Closed nigels-com closed 4 years ago

nigels-com commented 5 years ago

The installer is pinging 8.8.8.8 to check internet connectivity. However, my ISP appears to be blocking that address for DNS purposes.

$ ping -q -w 10 -c 1 8.8.8.8
PING 8.8.8.8 (8.8.8.8) 56(84) bytes of data.

--- 8.8.8.8 ping statistics ---
3 packets transmitted, 0 received, +3 errors, 100% packet loss, time 2074ms
pipe 3

Changing the script to www.google.com as a workaround works:

$ ping -q -w 10 -c 1 www.google.com
PING www.google.com (172.217.167.68) 56(84) bytes of data.

--- www.google.com ping statistics ---
1 packets transmitted, 1 received, 0% packet loss, time 0ms
rtt min/avg/max/mdev = 16.286/16.286/16.286/0.000 ms
Gadgetoid commented 5 years ago

Yikes. This is the first I've heard of an isp blocking 8.8.8.8. Usually it's a user choice to rid themselves of Google's watchful eye.

Thinking out loud, since I think there's a more significant change that needs to happen here -

I honestly wonder if we need this check at all, since it's very possible for this particular test to pass while fetching package lists or packages from apt will fail due to firewall constraints.

It might be worth instead running an apt update and checking the status, since we almost always do that later in the script without error trapping anyway.
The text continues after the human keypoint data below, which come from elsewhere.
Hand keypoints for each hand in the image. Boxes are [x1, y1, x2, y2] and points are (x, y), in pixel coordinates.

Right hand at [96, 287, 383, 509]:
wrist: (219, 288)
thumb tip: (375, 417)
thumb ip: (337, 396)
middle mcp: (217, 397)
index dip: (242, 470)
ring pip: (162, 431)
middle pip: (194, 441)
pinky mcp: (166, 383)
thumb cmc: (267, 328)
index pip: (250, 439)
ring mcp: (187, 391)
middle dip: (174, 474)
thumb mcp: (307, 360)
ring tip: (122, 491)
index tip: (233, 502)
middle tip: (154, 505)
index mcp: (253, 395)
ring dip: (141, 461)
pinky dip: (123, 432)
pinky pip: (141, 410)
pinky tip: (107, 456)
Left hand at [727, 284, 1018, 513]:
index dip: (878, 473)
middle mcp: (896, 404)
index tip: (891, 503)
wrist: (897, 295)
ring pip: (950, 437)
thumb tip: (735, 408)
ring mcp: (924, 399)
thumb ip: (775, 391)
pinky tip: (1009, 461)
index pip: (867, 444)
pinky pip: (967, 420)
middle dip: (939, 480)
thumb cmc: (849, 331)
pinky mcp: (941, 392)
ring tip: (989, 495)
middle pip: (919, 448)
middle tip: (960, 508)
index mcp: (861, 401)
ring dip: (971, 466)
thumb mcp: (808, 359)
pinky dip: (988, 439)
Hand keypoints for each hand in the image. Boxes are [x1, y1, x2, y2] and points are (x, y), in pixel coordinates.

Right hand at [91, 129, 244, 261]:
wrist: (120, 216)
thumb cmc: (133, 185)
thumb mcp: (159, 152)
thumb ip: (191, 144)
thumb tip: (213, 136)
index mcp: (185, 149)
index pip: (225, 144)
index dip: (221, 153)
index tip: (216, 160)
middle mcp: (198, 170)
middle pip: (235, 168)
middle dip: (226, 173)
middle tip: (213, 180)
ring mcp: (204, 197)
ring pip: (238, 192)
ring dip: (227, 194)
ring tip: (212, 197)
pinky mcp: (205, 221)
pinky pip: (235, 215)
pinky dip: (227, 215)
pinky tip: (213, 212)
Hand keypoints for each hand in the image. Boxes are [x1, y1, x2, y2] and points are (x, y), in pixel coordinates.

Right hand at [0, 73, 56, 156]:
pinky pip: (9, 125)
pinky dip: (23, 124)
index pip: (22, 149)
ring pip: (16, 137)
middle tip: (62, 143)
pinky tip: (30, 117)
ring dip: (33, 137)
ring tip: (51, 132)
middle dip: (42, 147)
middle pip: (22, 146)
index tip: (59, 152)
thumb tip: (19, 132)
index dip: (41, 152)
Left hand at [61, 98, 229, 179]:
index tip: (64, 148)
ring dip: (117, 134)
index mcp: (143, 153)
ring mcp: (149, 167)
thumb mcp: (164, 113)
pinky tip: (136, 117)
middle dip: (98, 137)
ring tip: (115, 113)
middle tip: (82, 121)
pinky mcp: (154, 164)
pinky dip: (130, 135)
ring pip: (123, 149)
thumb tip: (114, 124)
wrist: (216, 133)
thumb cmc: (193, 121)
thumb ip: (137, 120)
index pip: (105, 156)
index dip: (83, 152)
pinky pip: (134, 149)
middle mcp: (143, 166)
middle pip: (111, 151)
nigels-com commented 5 years ago

My guess is that Exetel blocked to this due to potential performance concerns. (Australia to North America or Europe is laggy) . I don't agree with with it, but I'm entirely happy with their service aside from this particular quirk.

If I recall correctly I ran into the same issue installing the Blinkt! Python stuff as well.

Pyroseza commented 5 years ago

what about pinging 1.1.1.1? That's a much better one to ping is it not?

Gadgetoid commented 4 years ago

@Pyroseza will give that a try and see how many complaints I get, thanks 😆

Pyroseza commented 4 years ago

Lol! Nice one Phil, can't believe it's been open this long! Should not have any issues with 1.1.1.1, after all it's CloudFlare 🤣

Gadgetoid commented 4 years ago

Well- yeah- when CloudFlare is down the internet is technically down too 🙄

henrym9 commented 4 years ago

Heya folks, I've got to complain about the opposite problem. My ISP in Chile uses 1.1.1.1 for some of their internal stuff despite being notified that that's not an acceptable practice, but the end result is that it is blocked. I've had to give up on using Cloudflare's DNS service (their CDN works fine), but 8.8.8.8 and 8.8.4.4 are our only options.

Gadgetoid commented 4 years ago

Apparently this is a difficult problem!

In the long term, better exception handling might be the sensible alternative to trying to check connectivity beforehand- since even a working connection might not indicate that apt, or any other commands will work.

In the short term, perhaps a test that fails over from 1.1.1.1 to 8.8.8.8 and fails outright if neither respond would satisfy most cases.

Gadgetoid commented 4 years ago

Something like the following should- in theory- satisfy both cases:

check_network() {
        sudo ping -q -w 10 -c 1 1.1.1.1 | grep "received, 0" &> /dev/null
        if [ $? -eq 0 ]; then
                return 0
        else
                sudo ping -q -w 10 -c 1 8.8.8.8 | grep "received, 0" &> /dev/null
                if [ $? -eq 0 ]; then
                        return 0
                fi
        fi
        return 1
}
henrym9 commented 4 years ago

Maybe pinging github.com? If that doesn't work, it indicates either no DNS, or no connectivity to the site you'll be pulling from; either way that would be a fatal error, right?